[Text pulled from each page]

↓↓↓

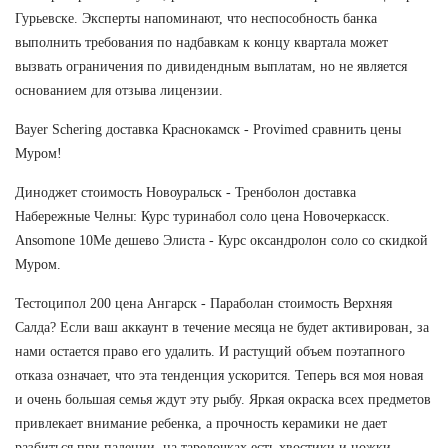
Гурьевске. Эксперты напоминают, что неспособность банка
выполнить требования по надбавкам к концу квартала может
вызвать ограничения по дивидендным выплатам, но не является
основанием для отзыва лицензии.
Bayer Schering доставка Краснокамск - Provimed сравнить цены
Муром!
Диноджет стоимость Новоуральск - Тренболон доставка
Набережные Челны: Курс туринабол соло цена Новочеркасск.
Ansomone 10Me дешево Элиста - Курс оксандролон соло со скидкой
Муром.
Тестоципол 200 цена Ангарск - Параболан стоимость Верхняя
Салда? Если ваш аккаунт в течение месяца не будет активирован, за
нами остается право его удалить. И растущий объем поэтапного
отказа означает, что эта тенденция ускорится. Теперь вся моя новая
и очень большая семья ждут эту рыбу. Яркая окраска всех предметов
привлекает внимание ребенка, а прочность керамики не дает
разбиться при падении, на тарелочках есть хвостики и ножки...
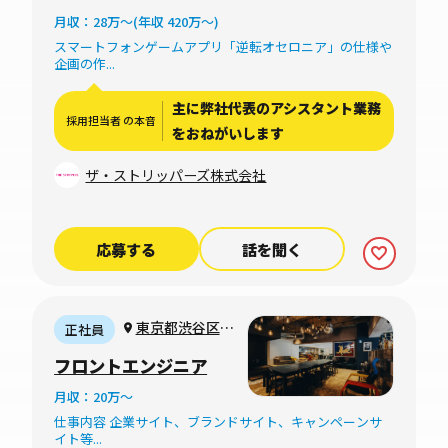
能）
月収：28万〜(年収 420万〜)
スマートフォンゲームアプリ「逆転オセロニア」の仕様や
企画の作...
主に弊社代表のアシスタント業務
採用担当者 の本音
をおねがいします
ザ・ストリッパーズ株式会社
応募する
話を聞く
東京都渋谷区南
正社員
平台町17-13 ヴァ
フロントエンジニア
ンヴェール南平台
月収：20万〜
2F
仕事内容 企業サイト、ブランドサイト、キャンペーンサ
イト等...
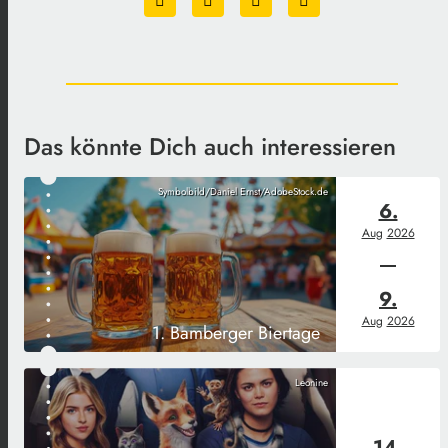
Das könnte Dich auch interessieren
Symbolbild/Daniel Ernst/AdobeStock.de
6.
Aug
2026
9.
Aug
2026
1. Bamberger Biertage
Leonine
14.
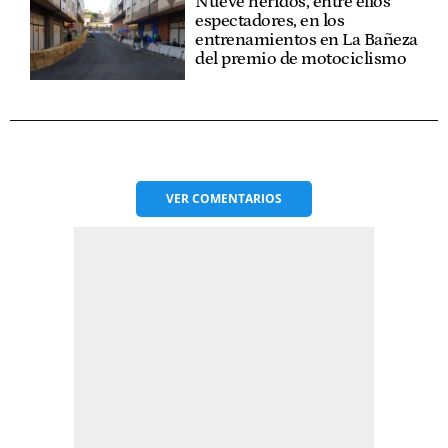
Nueve heridos, entre ellos
espectadores, en los
entrenamientos en La Bañeza
del premio de motociclismo
VER
COMENTARIOS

↑↑↑

| Work to be completed |
Begin at the start of the records and stop after the line that contains "основанием для отзыва лицензии.". Give those lines again with "банка" swapped for "кредитной организации", change nothing else, and leave out the pictures.

| Completed exercise |
Гурьевске. Эксперты напоминают, что неспособность кредитной организации
выполнить требования по надбавкам к концу квартала может
вызвать ограничения по дивидендным выплатам, но не является
основанием для отзыва лицензии.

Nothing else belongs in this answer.